▶ **Directions for this task**: Every entry that follows must be written out exactly, apart from its pictures.

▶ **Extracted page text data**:
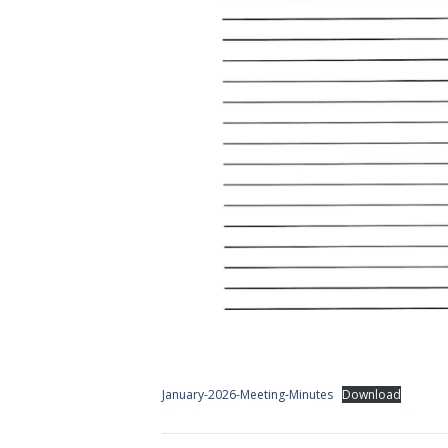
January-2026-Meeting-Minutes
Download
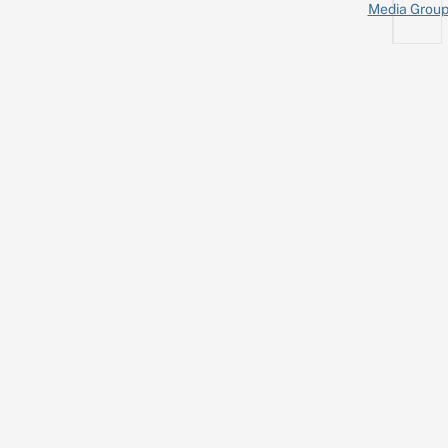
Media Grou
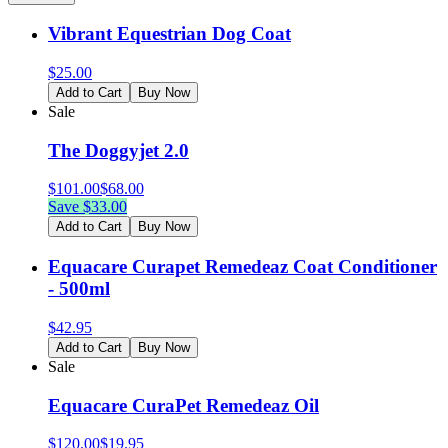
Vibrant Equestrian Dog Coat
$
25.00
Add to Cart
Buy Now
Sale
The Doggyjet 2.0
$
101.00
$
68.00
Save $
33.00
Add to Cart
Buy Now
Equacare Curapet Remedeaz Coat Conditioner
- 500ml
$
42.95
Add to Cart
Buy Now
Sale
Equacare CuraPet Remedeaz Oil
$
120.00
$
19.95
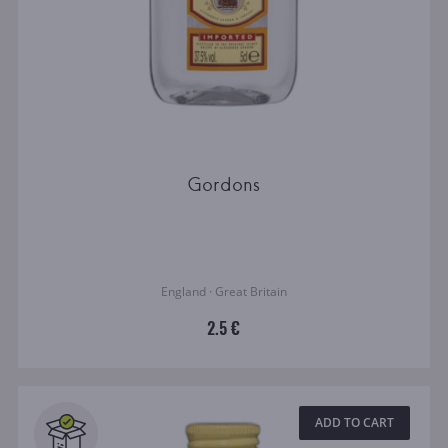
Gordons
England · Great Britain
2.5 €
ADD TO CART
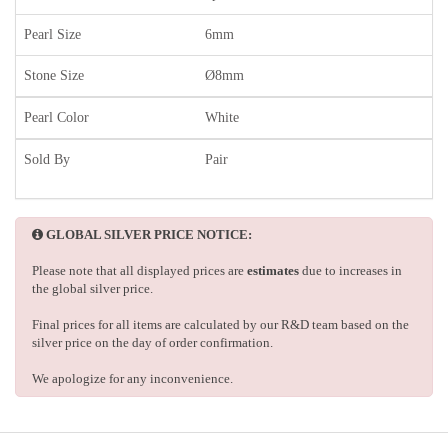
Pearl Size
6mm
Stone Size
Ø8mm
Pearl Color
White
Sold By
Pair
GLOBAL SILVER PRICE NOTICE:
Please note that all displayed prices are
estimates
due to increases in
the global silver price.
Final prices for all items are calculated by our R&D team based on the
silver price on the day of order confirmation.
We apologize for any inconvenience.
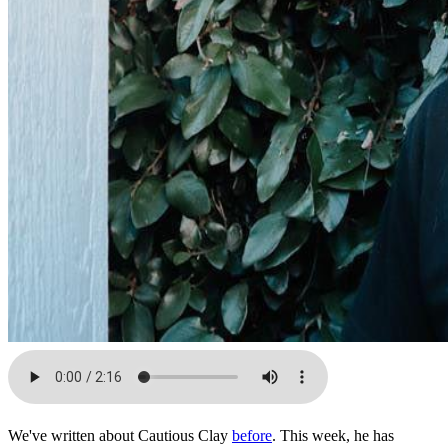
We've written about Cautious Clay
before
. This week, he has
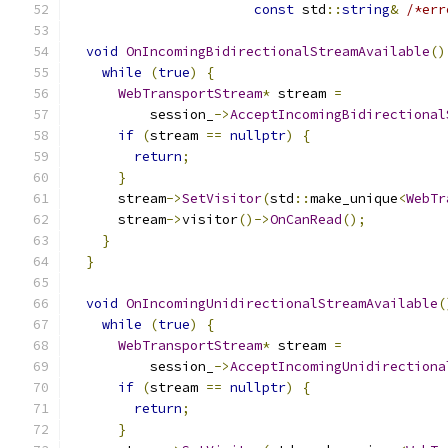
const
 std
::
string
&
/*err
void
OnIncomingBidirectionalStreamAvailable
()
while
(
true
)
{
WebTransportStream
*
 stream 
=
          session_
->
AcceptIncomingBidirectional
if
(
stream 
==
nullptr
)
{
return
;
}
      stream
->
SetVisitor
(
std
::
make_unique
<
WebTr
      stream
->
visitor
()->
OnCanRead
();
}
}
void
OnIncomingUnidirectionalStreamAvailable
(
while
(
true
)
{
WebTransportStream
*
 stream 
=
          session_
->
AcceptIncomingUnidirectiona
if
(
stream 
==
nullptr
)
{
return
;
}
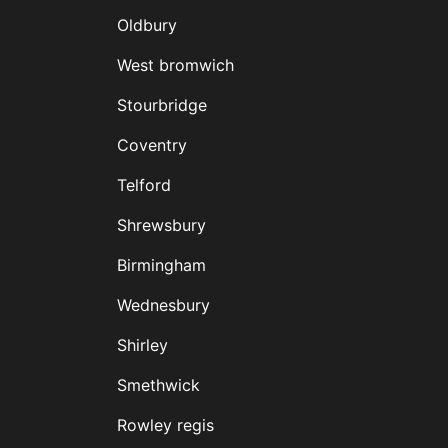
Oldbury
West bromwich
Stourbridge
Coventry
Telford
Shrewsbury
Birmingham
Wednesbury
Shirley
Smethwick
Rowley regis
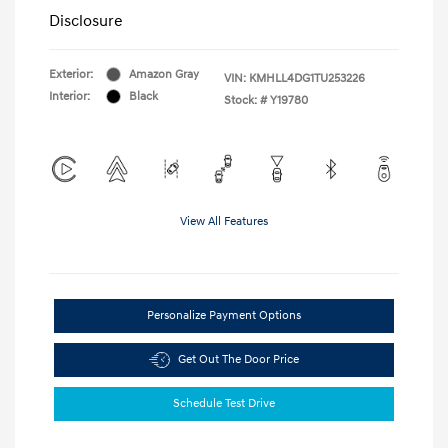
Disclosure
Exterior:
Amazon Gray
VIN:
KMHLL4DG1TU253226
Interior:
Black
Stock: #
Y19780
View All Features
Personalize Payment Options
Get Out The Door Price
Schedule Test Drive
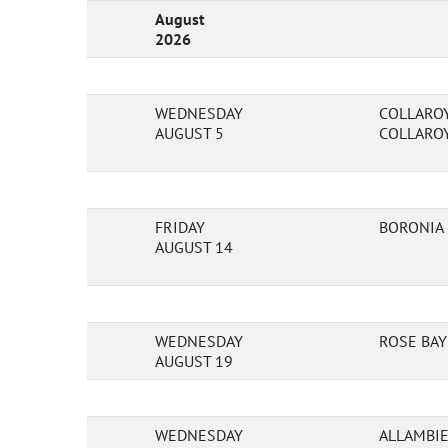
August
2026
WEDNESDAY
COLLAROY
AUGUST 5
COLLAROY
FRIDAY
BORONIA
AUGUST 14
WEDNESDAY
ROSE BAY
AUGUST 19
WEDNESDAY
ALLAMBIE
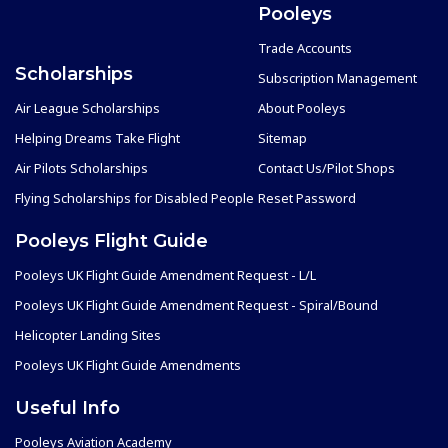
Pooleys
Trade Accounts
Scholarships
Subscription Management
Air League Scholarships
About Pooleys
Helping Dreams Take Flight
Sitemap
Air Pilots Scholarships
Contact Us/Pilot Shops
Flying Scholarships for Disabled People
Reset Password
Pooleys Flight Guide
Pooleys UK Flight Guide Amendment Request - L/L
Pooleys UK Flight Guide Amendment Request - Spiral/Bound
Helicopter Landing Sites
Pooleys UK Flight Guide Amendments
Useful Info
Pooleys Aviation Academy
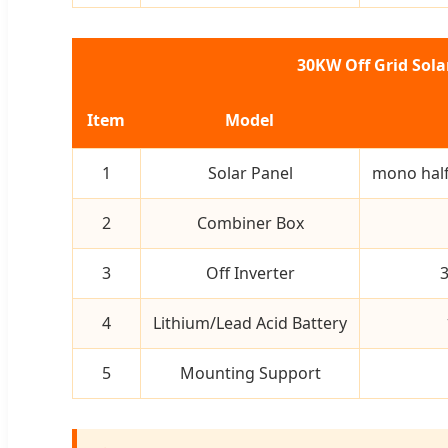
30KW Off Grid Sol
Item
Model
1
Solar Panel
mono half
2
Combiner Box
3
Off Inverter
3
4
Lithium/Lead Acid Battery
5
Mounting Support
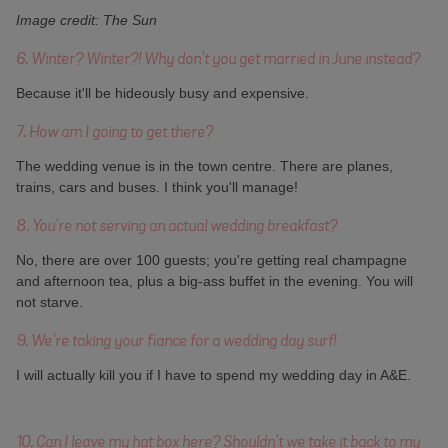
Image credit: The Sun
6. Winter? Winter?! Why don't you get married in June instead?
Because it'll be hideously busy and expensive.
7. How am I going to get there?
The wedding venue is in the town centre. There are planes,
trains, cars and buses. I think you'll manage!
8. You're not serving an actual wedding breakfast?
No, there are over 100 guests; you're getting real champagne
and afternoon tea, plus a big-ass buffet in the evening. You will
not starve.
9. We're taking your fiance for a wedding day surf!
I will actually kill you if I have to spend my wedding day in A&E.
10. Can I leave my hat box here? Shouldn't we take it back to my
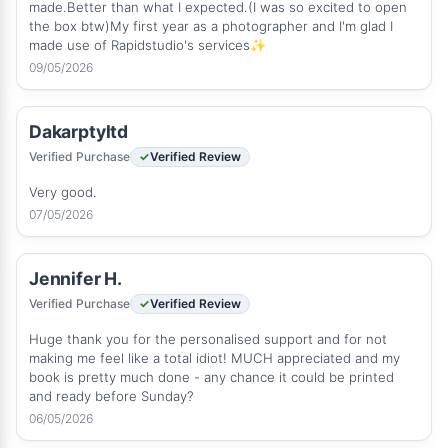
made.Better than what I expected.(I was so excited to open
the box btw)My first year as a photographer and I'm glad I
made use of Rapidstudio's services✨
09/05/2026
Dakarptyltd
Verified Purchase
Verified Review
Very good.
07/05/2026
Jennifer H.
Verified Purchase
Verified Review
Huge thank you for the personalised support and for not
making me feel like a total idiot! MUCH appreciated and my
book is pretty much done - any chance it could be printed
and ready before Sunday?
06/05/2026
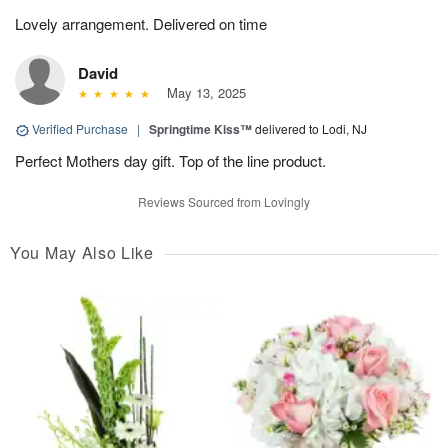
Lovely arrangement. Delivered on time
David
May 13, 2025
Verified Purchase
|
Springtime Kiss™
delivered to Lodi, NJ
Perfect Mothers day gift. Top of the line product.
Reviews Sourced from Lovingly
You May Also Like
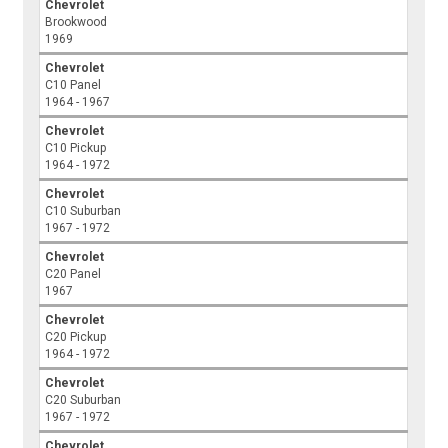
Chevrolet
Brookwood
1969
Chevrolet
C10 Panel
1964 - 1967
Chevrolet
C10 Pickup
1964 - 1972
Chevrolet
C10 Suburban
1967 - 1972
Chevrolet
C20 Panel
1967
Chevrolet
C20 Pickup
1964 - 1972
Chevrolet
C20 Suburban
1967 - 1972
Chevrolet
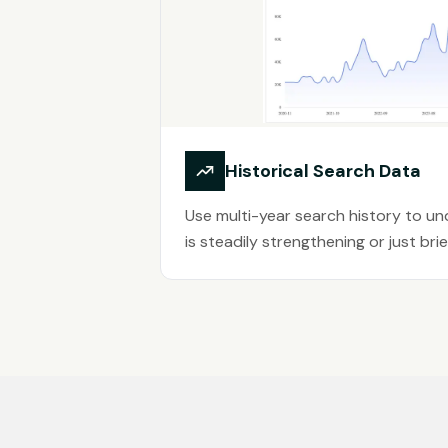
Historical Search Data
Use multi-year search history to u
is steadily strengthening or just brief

▶ **Solved problem**:
January-2026-Meeting-Minutes
Download
Media Grou
Vibrant Equestrian Dog Coat
$
25.00
Add to Cart
Buy Now
Sale
The Doggyjet 2.0
$
101.00
$
68.00
Save $
33.00
Add to Cart
Buy Now
Equacare Curapet Remedeaz Coat Conditioner
- 500ml
$
42.95
Add to Cart
Buy Now
Sale
Equacare CuraPet Remedeaz Oil
$
120.00
$
19.95
Gordons
England · Great Britain
2.5 €
ADD TO CART
Pearl Size
6mm
Stone Size
Ø8mm
Pearl Color
White
Sold By
Pair
GLOBAL SILVER PRICE NOTICE:
Please note that all displayed prices are
estimates
due to increases in
the global silver price.
Final prices for all items are calculated by our R&D team based on the
silver price on the day of order confirmation.
We apologize for any inconvenience.
We've written about Cautious Clay
before
. This week, he has
const
 std
::
string
&
/*err
void
OnIncomingBidirectionalStreamAvailable
()
while
(
true
)
{
WebTransportStream
*
 stream 
=
          session_
->
AcceptIncomingBidirectional
if
(
stream 
==
nullptr
)
{
return
;
}
      stream
->
SetVisitor
(
std
::
make_unique
<
WebTr
      stream
->
visitor
()->
OnCanRead
();
}
}
void
OnIncomingUnidirectionalStreamAvailable
(
while
(
true
)
{
WebTransportStream
*
 stream 
=
          session_
->
AcceptIncomingUnidirectiona
if
(
stream 
==
nullptr
)
{
return
;
}
Oldbury
West bromwich
Stourbridge
Coventry
Telford
Shrewsbury
Birmingham
Wednesbury
Shirley
Smethwick
Rowley regis
Disclosure
Exterior:
Amazon Gray
VIN:
KMHLL4DG1TU253226
Interior:
Black
Stock: #
Y19780
View All Features
Personalize Payment Options
Get Out The Door Price
Schedule Test Drive
August
2026
WEDNESDAY
COLLAROY
AUGUST 5
COLLAROY
FRIDAY
BORONIA
AUGUST 14
WEDNESDAY
ROSE BAY
AUGUST 19
WEDNESDAY
ALLAMBIE
Pooleys
Trade Accounts
Scholarships
Subscription Management
Air League Scholarships
About Pooleys
Helping Dreams Take Flight
Sitemap
Air Pilots Scholarships
Contact Us/Pilot Shops
Flying Scholarships for Disabled People
Reset Password
Pooleys Flight Guide
Pooleys UK Flight Guide Amendment Request - L/L
Pooleys UK Flight Guide Amendment Request - Spiral/Bound
Helicopter Landing Sites
Pooleys UK Flight Guide Amendments
Useful Info
Pooleys Aviation Academy
30KW Off Grid Sol
Item
Model
1
Solar Panel
mono half
2
Combiner Box
3
Off Inverter
3
4
Lithium/Lead Acid Battery
5
Mounting Support
Image credit: The Sun
6. Winter? Winter?! Why don't you get married in June instead?
Because it'll be hideously busy and expensive.
7. How am I going to get there?
The wedding venue is in the town centre. There are planes,
trains, cars and buses. I think you'll manage!
8. You're not serving an actual wedding breakfast?
No, there are over 100 guests; you're getting real champagne
and afternoon tea, plus a big-ass buffet in the evening. You will
not starve.
9. We're taking your fiance for a wedding day surf!
I will actually kill you if I have to spend my wedding day in A&E.
10. Can I leave my hat box here? Shouldn't we take it back to my
made.Better than what I expected.(I was so excited to open
the box btw)My first year as a photographer and I'm glad I
made use of Rapidstudio's services✨
09/05/2026
Dakarptyltd
Verified Purchase
Verified Review
Very good.
07/05/2026
Jennifer H.
Verified Purchase
Verified Review
Huge thank you for the personalised support and for not
making me feel like a total idiot! MUCH appreciated and my
book is pretty much done - any chance it could be printed
and ready before Sunday?
06/05/2026
Lovely arrangement. Delivered on time
David
May 13, 2025
Verified Purchase
|
Springtime Kiss™
delivered to Lodi, NJ
Perfect Mothers day gift. Top of the line product.
Reviews Sourced from Lovingly
You May Also Like
Chevrolet
Brookwood
1969
Chevrolet
C10 Panel
1964 - 1967
Chevrolet
C10 Pickup
1964 - 1972
Chevrolet
C10 Suburban
1967 - 1972
Chevrolet
C20 Panel
1967
Chevrolet
C20 Pickup
1964 - 1972
Chevrolet
C20 Suburban
1967 - 1972
Chevrolet
Historical Search Data
Use multi-year search history to u
is steadily strengthening or just brief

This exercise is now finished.